---------- Extracted data ----------
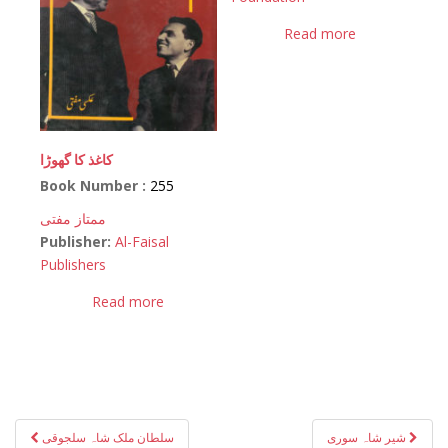
Read more
کاغذ کا گھوڑا
Book Number :
255
ممتاز مفتی
Publisher:
Al-Faisal
Publishers
Read more
Post
شیر شاہ سوری
سلطان ملک شاہ سلجوقی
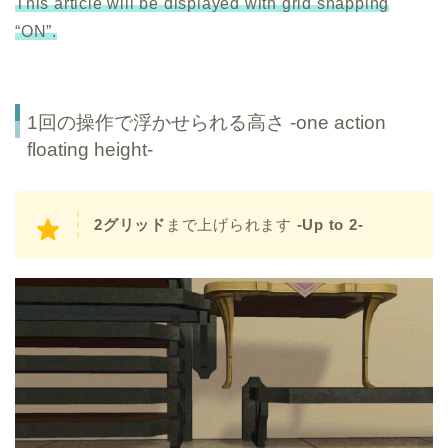
This article will be displayed with grid snapping
“ON”.
1回の操作で浮かせられる高さ -one action
floating height-
2グリッド
まで上げられます
-Up to 2-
----------
→ **Written task**: Copy each entry above exactly; drop the pictures.

→ **Exercise output**:
Read more
کاغذ کا گھوڑا
Book Number :
255
ممتاز مفتی
Publisher:
Al-Faisal
Publishers
Read more
Post
شیر شاہ سوری
سلطان ملک شاہ سلجوقی
This article will be displayed with grid snapping
“ON”.
1回の操作で浮かせられる高さ -one action
floating height-
2グリッド
まで上げられます
-Up to 2-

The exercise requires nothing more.